Best lyric: “She needed cold hard proof so I gave her some/She had the envelope, where you think she got it from?” 

 

Bejeweled: 

Taylor writes about how she constantly felt overlooked in a past relationship, possibly about Calvin Harris, as she was spotted dancing with Tom Hiddleston at the 2016 Met Gala while she was dating Harris.  

She writes about a moment where she walks into a room and captures the attention of many, and when asked if she is in a relationship, she thinks about how she wasn’t treated the way she deserved and replies she doesn’t remember.  

Interestingly, Taylor continues to use the phrase “best believe that I’m still bejeweled,” indicating that somewhere in her relationship, she lost her self-confidence.
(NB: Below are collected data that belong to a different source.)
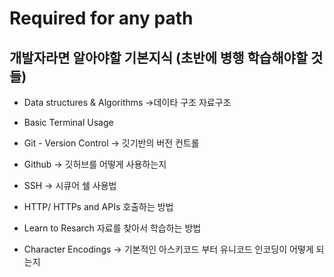 # Required for any path
## 개발자라면 알아야할 기본지식 (초반에 병행 학습해야할 것들)


* Data structures & Algorithms →데이타 구조 자료구조 

* Basic Terminal Usage

* Git - Version Control → 깃기반의 버전 컨트롤

* Github → 깃허브를 어떻게 사용하는지

* SSH → 시큐어 쉘 사용법

* HTTP/ HTTPs and APIs  호출하는 방법

* Learn to Resarch 자료를 찾아서 학습하는 방법

* Character Encodings → 기본적인 아스키코드 부터 유니코드 인코딩이 어떻게 되는지

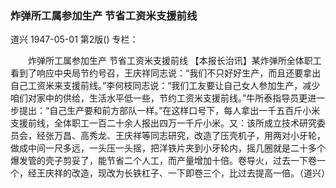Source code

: ### 炸弹所工属参加生产  节省工资米支援前线
道兴
1947-05-01
第2版()
专栏：

　　炸弹所工属参加生产
    节省工资米支援前线
    【本报长治讯】某炸弹所全体职工看到了响应中央局节约号召，王庆祥同志说：“我们不只好好生产，而且还要拿出自己工资米来支援前线。”李何枝同志说：“我们工友要让自己女人参加生产，减少咱们对家中的供给，生活水平低一些，节约工资米支援前线。”牛所泰指导员更进一步提出：“自己生产要和前方部队一样。”在这样口号下，每人拿出一千五百斤小米支援前线，全体职工一百二十余人报出四万一千斤小米。又：该所成立技术研究委员会，经张万昌、高秀龙、王庆祥等同志研究，改造了压壳机子，用两对小牙轮，做成中间一尺多远，一头压一头摇，把洋铁片夹到小牙轮内，摇几圈就是二十多个爆发管的壳子剪妥了，能节省二个人工，而产量增加十倍。卷导火，过去一下卷一个，经王庆祥的改造，现改为长铁杠子、一下即卷三个，比过去提高一倍。（道兴）
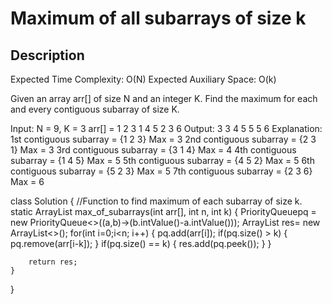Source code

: # Maximum of all subarrays of size k

## Description

Expected Time Complexity: O(N)
Expected Auxiliary Space: O(k)  


Given an array arr[] of size N and an integer K. Find the maximum for each and every contiguous subarray of size K.

Input:
N = 9, K = 3
arr[] = 1 2 3 1 4 5 2 3 6
Output: 
3 3 4 5 5 5 6 
Explanation: 
1st contiguous subarray = {1 2 3} Max = 3
2nd contiguous subarray = {2 3 1} Max = 3
3rd contiguous subarray = {3 1 4} Max = 4
4th contiguous subarray = {1 4 5} Max = 5
5th contiguous subarray = {4 5 2} Max = 5
6th contiguous subarray = {5 2 3} Max = 5
7th contiguous subarray = {2 3 6} Max = 6

class Solution
{
    //Function to find maximum of each subarray of size k.
    static ArrayList <Integer> max_of_subarrays(int arr[], int n, int k)
    {
        PriorityQueue<Integer>pq = new PriorityQueue<>((a,b)->(b.intValue()-a.intValue()));
        ArrayList<Integer> res= new ArrayList<>();
        for(int i=0;i<n; i++) {
            pq.add(arr[i]);
            if(pq.size() > k) {
                pq.remove(arr[i-k]);
            }
            if(pq.size() == k) {
                res.add(pq.peek());
            } 
        }
        
        return res;
    }
}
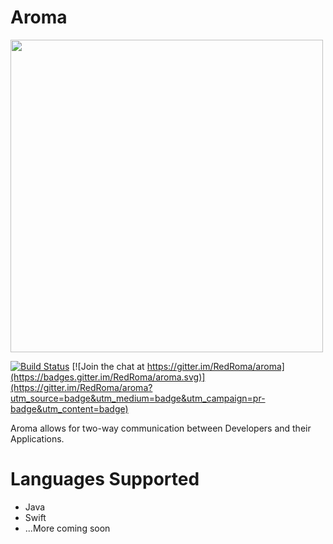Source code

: Aroma
==============================================



[<img src="https://raw.githubusercontent.com/RedRoma/aroma/develop/Graphics/Logo.png" width="500">](https://github.com/RedRoma/aroma)

[![Build Status](http://jenkins.redroma.tech/job/Aroma/badge/icon)](http://jenkins.redroma.tech/job/Aroma/)
[![Join the chat at https://gitter.im/RedRoma/aroma](https://badges.gitter.im/RedRoma/aroma.svg)](https://gitter.im/RedRoma/aroma?utm_source=badge&utm_medium=badge&utm_campaign=pr-badge&utm_content=badge)

Aroma allows for two-way communication between Developers and their Applications.

# Languages Supported

+ Java
+ Swift
+ ...More coming soon
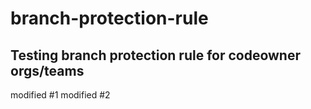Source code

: # branch-protection-rule

## Testing branch protection rule for codeowner orgs/teams
modified #1
modified #2
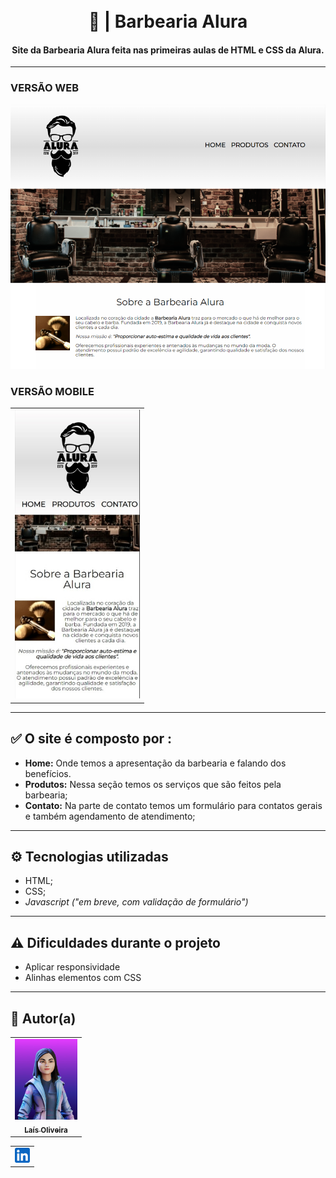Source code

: <h1 align="center">
  <br>💈 | Barbearia Alura
</h1>

<h4 align="center">
  Site da Barbearia Alura feita nas primeiras aulas de HTML e CSS da  Alura.
</h4>

---

<h3>VERSÃO WEB</h3>

![Resultado final do projeto](./img/home.png)

<h3>VERSÃO MOBILE</h3>

<table align="center">
  <tr>
    <td align="center">
      <a href="https://github.com/laisfrr">
        <img src="./img/mobile.png" width="200px;" alt=""/><br>
      </a>
    </td>
  </tr>
</table>


---

## ✅ O site é composto por :

-   **Home:** Onde temos a apresentação da barbearia e falando dos benefícios.
-   **Produtos:** Nessa seção temos os serviços que são feitos pela barbearia;
-   **Contato:** Na parte de contato temos um formulário para contatos gerais e também agendamento de atendimento;

---

## ⚙ Tecnologias utilizadas

-   HTML;
-   CSS;
- *Javascript ("em breve, com validação de formulário")*
---

## ⚠ Dificuldades durante o projeto

-   Aplicar responsividade
-   Alinhas elementos com CSS

---

## 👩 Autor(a)<br>

<table align="center">
  <tr>
    <td align="center">
      <a href="https://github.com/laisfrr" target="_blank">
        <img src="./img/avatar.jpg" width="100px;" alt=""/><br>
        <sub>
          <b>Laís Oliveira</b>
        </sub>
      </a>
    </td>
  </tr>
</table>

<table align="center">
    <td align="center">
      <a href="https://www.linkedin.com/in/laisfrr/" target="_blank">
        <img src="./img/linkedin_icon.svg" width="24px;" alt=""/><br>
      </a>
</table>

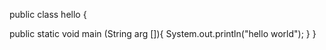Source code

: public class hello {

public static void main (String arg []){
	System.out.println("hello world");
}
}
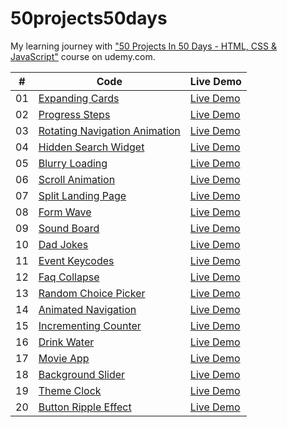 # 50projects50days

My learning journey with ["50 Projects In 50 Days - HTML, CSS & JavaScript"](https://www.udemy.com/course/50-projects-50-days/) course on udemy.com.

|  #  | Code                                                                                                                 | Live Demo                                                     |
| :-: | -------------------------------------------------------------------------------------------------------------------- | ------------------------------------------------------------- |
| 01  | [Expanding Cards](https://github.com/bayramhayri/50projects50days/tree/master/01-expanding-cards/)                   | [Live Demo](https://eager-lalande-b4a1d1.netlify.app/)        |
| 02  | [Progress Steps](https://github.com/bayramhayri/50projects50days/tree/master/02-progress-steps/)                     | [Live Demo](https://lucid-kilby-ff041d.netlify.app/)          |
| 03  | [Rotating Navigation Animation](https://github.com/bayramhayri/50projects50days/tree/master/03-rotating-navigation/) | [Live Demo](https://quirky-montalcini-0458a3.netlify.app/)    |
| 04  | [Hidden Search Widget](https://github.com/bayramhayri/50projects50days/tree/master/04-hidden-search/)                | [Live Demo](https://dreamy-goldberg-4112b5.netlify.app/)      |
| 05  | [Blurry Loading](https://github.com/bayramhayri/50projects50days/tree/master/05-blurry-loading)                      | [Live Demo](https://adoring-leavitt-b5120b.netlify.app/)      |
| 06  | [Scroll Animation](https://github.com/bayramhayri/50projects50days/tree/master/06-scroll-animation/)                 | [Live Demo](https://tender-golick-795b56.netlify.app/)        |
| 07  | [Split Landing Page](https://github.com/bayramhayri/50projects50days/tree/master/07-split-landing-page/)             | [Live Demo](https://friendly-meitner-956f5b.netlify.app/)     |
| 08  | [Form Wave](https://github.com/bayramhayri/50projects50days/tree/master/08-form-wave-animation/)                     | [Live Demo](https://xenodochial-bartik-dcdcb6.netlify.app/)   |
| 09  | [Sound Board](https://github.com/bayramhayri/50projects50days/tree/master/09-sound-board/)                           | [Live Demo](https://eager-turing-3f2596.netlify.app/)         |
| 10  | [Dad Jokes](https://github.com/bayramhayri/50projects50days/tree/master/10-dad-jokes/)                               | [Live Demo](https://trusting-jepsen-74df39.netlify.app/)      |
| 11  | [Event Keycodes](https://github.com/bayramhayri/50projects50days/tree/master/11-event-keycodes/)                     | [Live Demo](https://dreamy-pare-5f7d30.netlify.app/)          |
| 12  | [Faq Collapse](https://github.com/bayramhayri/50projects50days/tree/master/12-faq-collapse/)                         | [Live Demo](https://confident-clarke-9d121b.netlify.app/)     |
| 13  | [Random Choice Picker](https://github.com/bayramhayri/50projects50days/tree/master/13-random-choice-picker/)         | [Live Demo](https://cocky-swartz-58cb70.netlify.app/)         |
| 14  | [Animated Navigation](https://github.com/bayramhayri/50projects50days/tree/master/14-animated-navigation/)           | [Live Demo](https://jovial-carson-16ac5e.netlify.app/)        |
| 15  | [Incrementing Counter](https://github.com/bayramhayri/50projects50days/tree/master/15-increment-counter/)            | [Live Demo](https://gracious-hermann-2b1c19.netlify.app/)     |
| 16  | [Drink Water](https://github.com/bayramhayri/50projects50days/tree/master/16-drink-water/)                           | [Live Demo](https://frosty-franklin-b80711.netlify.app/)      |
| 17  | [Movie App](https://github.com/bayramhayri/50projects50days/tree/master/17-movie-app/)                               | [Live Demo](https://suspicious-albattani-3d4fc3.netlify.app/) |
| 18  | [Background Slider](https://github.com/bayramhayri/50projects50days/tree/master/18-background-slider/)               | [Live Demo](https://vigorous-lamarr-2890f7.netlify.app/)      |
| 19  | [Theme Clock](https://github.com/bayramhayri/50projects50days/tree/master/19-theme-clock/)                           | [Live Demo](https://blissful-kowalevski-fdaa6d.netlify.app/)  |
| 20  | [Button Ripple Effect](https://github.com/bayramhayri/50projects50days/tree/master/20-button-ripple-effect/)         | [Live Demo](https://naughty-hoover-4e6361.netlify.app/)       |
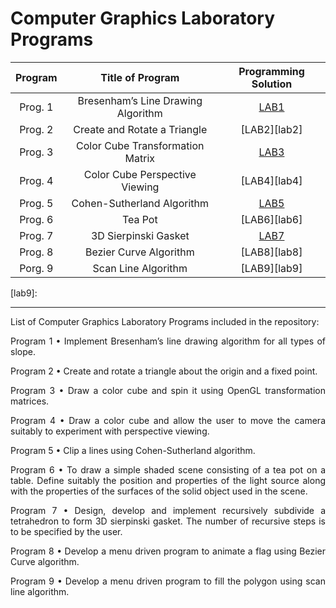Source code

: # Computer Graphics Laboratory Programs

|    Program     |           Title of Program            |   Programming Solution   | 
| :------------: | :-----------------------------------: | :----------------------: | 
|    Prog. 1     |  Bresenham’s Line Drawing Algorithm   |       [LAB1][lab1]       |
|    Prog. 2     |     Create and Rotate a Triangle      |       [LAB2][lab2]       | 
|    Prog. 3     |   Color Cube Transformation Matrix    |       [LAB3][lab3]       | 
|    Prog. 4     |   Color Cube Perspective Viewing      |       [LAB4][lab4]       | 
|    Prog. 5     |     Cohen-Sutherland Algorithm        |       [LAB5][lab5]       | 
|    Prog. 6     |                Tea Pot                |       [LAB6][lab6]       | 
|    Prog. 7     |         3D Sierpinski Gasket          |       [LAB7][lab7]       | 
|    Prog. 8     |        Bezier Curve Algorithm         |       [LAB8][lab8]       | 
|    Porg. 9     |         Scan Line Algorithm           |       [LAB9][lab9]       | 

[lab1]: 
[lab2]: 
[lab3]: 
[lab4]: 
[lab5]: 
[lab6]:
[lab7]: 
[lab8]: 
[lab9]: 

-----------------------------------------------------------------------------------------------------------------------------------------------------------------------

List of Computer Graphics Laboratory Programs included in the repository:

<p align="justify"> 
Program 1 • Implement Bresenham’s line drawing algorithm for all types of slope. 
</p>

<p align="justify"> 
Program 2 • Create and rotate a triangle about the origin and a fixed point.
</p>

<p align="justify"> 
Program 3 • Draw a color cube and spin it using OpenGL transformation matrices.
</p>

<p align="justify"> 
Program 4 • Draw a color cube and allow the user to move the camera suitably to experiment with perspective viewing. 
</p>

<p align="justify"> 
Program 5 • Clip a lines using Cohen-Sutherland algorithm.
</p>

<p align="justify"> 
Program 6 • To draw a simple shaded scene consisting of a tea pot on a table. Define suitably the position and properties of the light source along with the properties of the surfaces of the solid object used in the scene.
</p>

<p align="justify"> 
Program 7 • Design, develop and implement recursively subdivide a tetrahedron to form 3D sierpinski gasket. The number of recursive steps is to be specified by the user.
</p>

<p align="justify"> 
Program 8 • Develop a menu driven program to animate a flag using Bezier Curve algorithm.
</p>

<p align="justify"> 
Program 9 • Develop a menu driven program to fill the polygon using scan line algorithm.
</p>
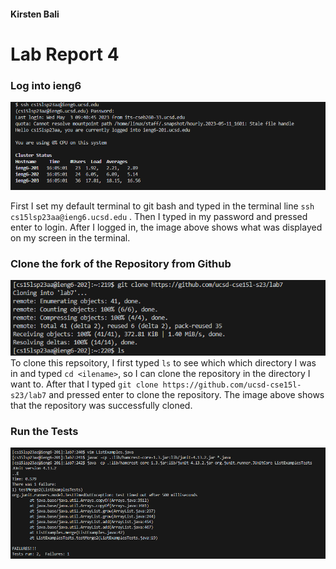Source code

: #### Kirsten Bali

# Lab Report 4

### Log into ieng6
![Image](Capture.PNG)

First I set my default terminal to git bash and typed in the terminal line `ssh cs15lsp23aa@ieng6.ucsd.edu` <enter>. Then I typed in my password and pressed enter to login. After I logged in, the image above shows what was displayed on my screen in the terminal.

### Clone the fork of the Repository from Github 
![Image](Lab7GitClone.PNG)
To clone this repsoitory, I first typed `ls` to see which which directory I was in and typed `cd <ilename>`, so I can clone the repository in the directory I want to. After that I typed `git clone https://github.com/ucsd-cse15l-s23/lab7` and pressed enter to clone the repository. The image above shows that the repository was successfully cloned.

### Run the Tests
![Image](Lab7MyFail.PNG)
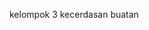 
kelompok 3 kecerdasan buatan
<!---
Kelompok3KB/Kelompok3KB is a ✨ special ✨ repository because its `README.md` (this file) appears on your GitHub profile.
You can click the Preview link to take a look at your changes.
--->

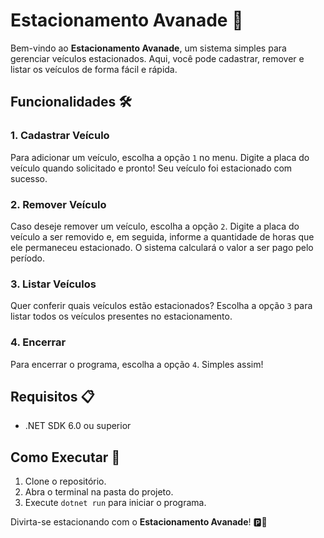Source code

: # Estacionamento Avanade 🚗

Bem-vindo ao **Estacionamento Avanade**, um sistema simples para gerenciar veículos estacionados. Aqui, você pode cadastrar, remover e listar os veículos de forma fácil e rápida.

## Funcionalidades 🛠️

### 1. Cadastrar Veículo
Para adicionar um veículo, escolha a opção `1` no menu. Digite a placa do veículo quando solicitado e pronto! Seu veículo foi estacionado com sucesso.

### 2. Remover Veículo
Caso deseje remover um veículo, escolha a opção `2`. Digite a placa do veículo a ser removido e, em seguida, informe a quantidade de horas que ele permaneceu estacionado. O sistema calculará o valor a ser pago pelo período.

### 3. Listar Veículos
Quer conferir quais veículos estão estacionados? Escolha a opção `3` para listar todos os veículos presentes no estacionamento.

### 4. Encerrar
Para encerrar o programa, escolha a opção `4`. Simples assim!

## Requisitos 📋

- .NET SDK 6.0 ou superior

## Como Executar 🚀

1. Clone o repositório.
2. Abra o terminal na pasta do projeto.
3. Execute `dotnet run` para iniciar o programa.

Divirta-se estacionando com o **Estacionamento Avanade**! 🅿️🚦
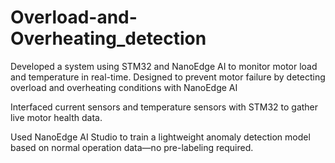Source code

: # Overload-and-Overheating_detection
Developed a system using STM32 and NanoEdge AI to monitor motor load and temperature in real-time. Designed to prevent motor failure by detecting overload and overheating conditions with NanoEdge AI

Interfaced current sensors and temperature sensors with STM32 to gather live motor health data.

Used NanoEdge AI Studio to train a lightweight anomaly detection model based on normal operation data—no pre-labeling required.

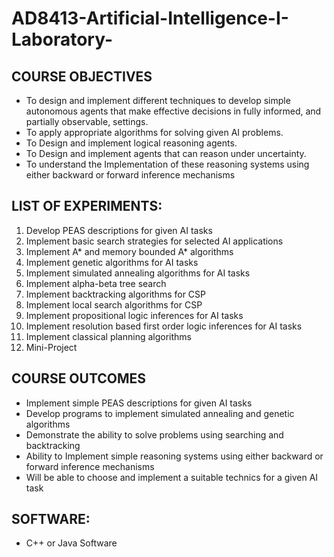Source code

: # AD8413-Artificial-Intelligence-I-Laboratory-
## COURSE OBJECTIVES
  - To design and implement different techniques to develop simple autonomous agents that make 
effective decisions in fully informed, and partially observable, settings.
  - To apply appropriate algorithms for solving given AI problems.
  - To Design and implement logical reasoning agents.
  - To Design and implement agents that can reason under uncertainty.
  - To understand the Implementation of these reasoning systems using either backward or 
forward inference mechanisms
## LIST OF EXPERIMENTS:
1. Develop PEAS descriptions for given AI tasks
2. Implement basic search strategies for selected AI applications
3. Implement A* and memory bounded A* algorithms
4. Implement genetic algorithms for AI tasks
5. Implement simulated annealing algorithms for AI tasks
6. Implement alpha-beta tree search
7. Implement backtracking algorithms for CSP
8. Implement local search algorithms for CSP
9. Implement propositional logic inferences for AI tasks
10. Implement resolution based first order logic inferences for AI tasks
11. Implement classical planning algorithms
12. Mini-Project
## COURSE OUTCOMES
  - Implement simple PEAS descriptions for given AI tasks
  - Develop programs to implement simulated annealing and genetic algorithms
  - Demonstrate the ability to solve problems using searching and backtracking
  - Ability to Implement simple reasoning systems using either backward or forward inference 
mechanisms
  - Will be able to choose and implement a suitable technics for a given AI task
## SOFTWARE:
  - C++ or Java Software

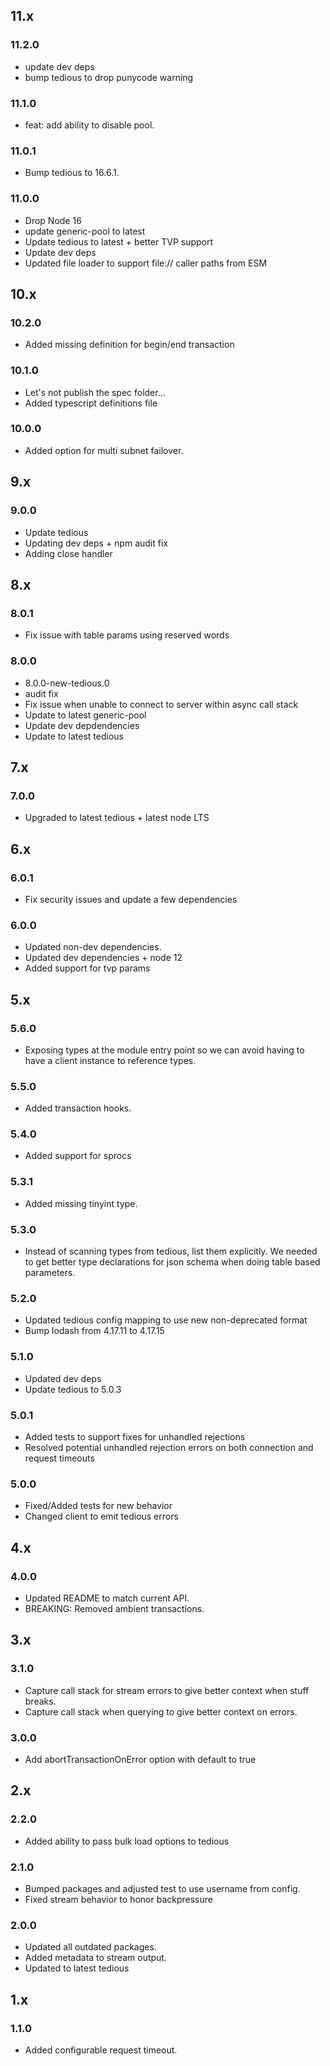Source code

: ## 11.x

### 11.2.0

* update dev deps
* bump tedious to drop punycode warning

### 11.1.0

* feat: add ability to disable pool.

### 11.0.1

* Bump tedious to 16.6.1.

### 11.0.0

* Drop Node 16
* update generic-pool to latest
* Update tedious to latest + better TVP support
* Update dev deps
* Updated file loader to support file:// caller paths from ESM

## 10.x

### 10.2.0

* Added missing definition for begin/end transaction

### 10.1.0

* Let's not publish the spec folder...
* Added typescript definitions file

### 10.0.0

* Added option for multi subnet failover.

## 9.x

### 9.0.0

* Update tedious
* Updating dev deps + npm audit fix
* Adding close handler

## 8.x

### 8.0.1

* Fix issue with table params using reserved words

### 8.0.0

* 8.0.0-new-tedious.0
* audit fix
* Fix issue when unable to connect to server within async call stack
* Update to latest generic-pool
* Update dev depdendencies
* Update to latest tedious

## 7.x

### 7.0.0

* Upgraded to latest tedious + latest node LTS

## 6.x

### 6.0.1

* Fix security issues and update a few dependencies

### 6.0.0

* Updated non-dev dependencies.
* Updated dev dependencies + node 12
* Added support for tvp params

## 5.x

### 5.6.0

* Exposing types at the module entry point so we can avoid having to have a client instance to reference types.

### 5.5.0

* Added transaction hooks.

### 5.4.0

* Added support for sprocs

### 5.3.1

* Added missing tinyint type.

### 5.3.0

* Instead of scanning types from tedious, list them explicitly. We needed to get better type declarations for json schema when doing table based parameters.

### 5.2.0

* Updated tedious config mapping to use new non-deprecated format
* Bump lodash from 4.17.11 to 4.17.15

### 5.1.0

* Updated dev deps
* Update tedious to 5.0.3

### 5.0.1

* Added tests to support fixes for unhandled rejections
* Resolved potential unhandled rejection errors on both connection and request timeouts

### 5.0.0

* Fixed/Added tests for new behavior
* Changed client to emit tedious errors

## 4.x

### 4.0.0

* Updated README to match current API.
* BREAKING: Removed ambient transactions.

## 3.x

### 3.1.0

* Capture call stack for stream errors to give better context when stuff breaks.
* Capture call stack when querying to give better context on errors.

### 3.0.0

* Add abortTransactionOnError option with default to true

## 2.x

### 2.2.0

* Added ability to pass bulk load options to tedious

### 2.1.0

* Bumped packages and adjusted test to use username from config.
* Fixed stream behavior to honor backpressure

### 2.0.0

* Updated all outdated packages.
* Added metadata to stream output.
* Updated to latest tedious

## 1.x

### 1.1.0

* Added configurable request timeout.
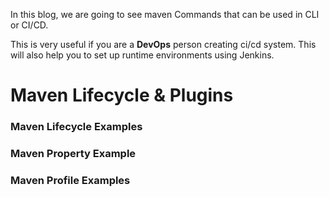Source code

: In this blog, we are going to see maven Commands that can be used in CLI or CI/CD.

This is very useful if you are a **DevOps** person creating ci/cd system. This will also help you to set up runtime environments using Jenkins.

# Maven Lifecycle & Plugins 

### Maven Lifecycle Examples 

### Maven Property Example 

### Maven Profile Examples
We’re so happy to hear that Taylor recognized her beauty and channeled that into creating this motivational masterpiece. 

Best Song: “Didn’t notice you walking all over my peace of mind/In the shoes I gave you as a present.” 

 

Labyrinth: 

This song takes us into the workings of Taylor’s mind, and we get lost in the maze of her break ups, romantic relationships, and the weight of public expectations all whirling around her head.  

This song seems to specifically tell us about feeling heartbroken after a relationship has ended, and struggling to find love again, especially with the press holding high expectations for Taylor to immediately bounce back into a relationship.  

Best lyric: “Lost in the labyrinth of my mind/Break up, break free, break through, break down/You would break your back to make me break a smile.” 

 

Karma: 

With her talent for dropping conspicuous hints and hiding easter eggs, it is no surprise that Taylor foreshadowed “Karma” in 2016 during an interview with Vogue, in which she said, “Karma is Real.” Okay, maybe that’s a stretch, but us Swifties like to believe in these farfetched theories.  

“My favorite song on the album is “Karma” because I find it catchy,” Gabby Diaz (‘23) said. “I don’t listen to Taylor a lot but this song is one of my favorites because of its fast and funky instrumentals and catchy lyrics.”  

Taylor wrote “Karma” in a perfect mindset — unbothered and happy with her current life, one that seems like a reward, or positive karma, for doing things “right.” “Karma” is a message for her haters and the scrutinizing public eye, a warning that karma will get them as she continues to thrive. 

Best lyric: Karma is the breeze in my hair on the weekend/Karma’s a relaxing thought/Aren’t you envious that for you it’s not?”  

 

Sweet Nothing: 

“Sweet Nothing” is another tribute to her boyfriend, Joe Alwyn, and how he gives her the feeling of a normal, peaceful life, with somebody who doesn’t use her for her celebrity status.  

She describes the liberating feeling of escaping the stressful paparazzi and press and how being with Alwyn brings normality to her life. He has only wanted Taylor for her, not for any material reasons.  

Favorite lyric: “I find myself running home to your/Sweet nothings/Outside they’re push and shoving/You’re in the kitchen humming/All that you ever wanted from me was/… nothing.” 

 

Mastermind: 

We absolutely adore the love story Taylor brings to life in “Mastermind.” She writes about the aligning of fates and the exciting destiny of meeting her match, Joe Alwyn. But then Taylor reveals that everything was all planned; she was the catalyst in their meeting and in their relationship.  

She thinks that she made him fall in love, like a con woman who fooled him, and in the last chorus, she flips it, and shows that her boyfriend had known all along. A perfect match.  

Favorite lyric: “So I told you none of it was accidental/And the first night that you saw me, nothing was gonna stop me/I laid the groundwork and then saw a wide smirk/On your face, you knew the entire time. 

 

Midnights is a collage of intensity, highs and lows, and ebbs and flows. Life can be dark, starry, cloudy, terrifying, electrifying, hot, cold, romantic, or lonely. Just like Midnights. Which is out now.” @taylorswift wrote on Instagram 

This album brings comfort to Webbies, and we can’t wait to listen to this while pouring our hearts out over our college applications and homework assignments. Happy listening, Swifties!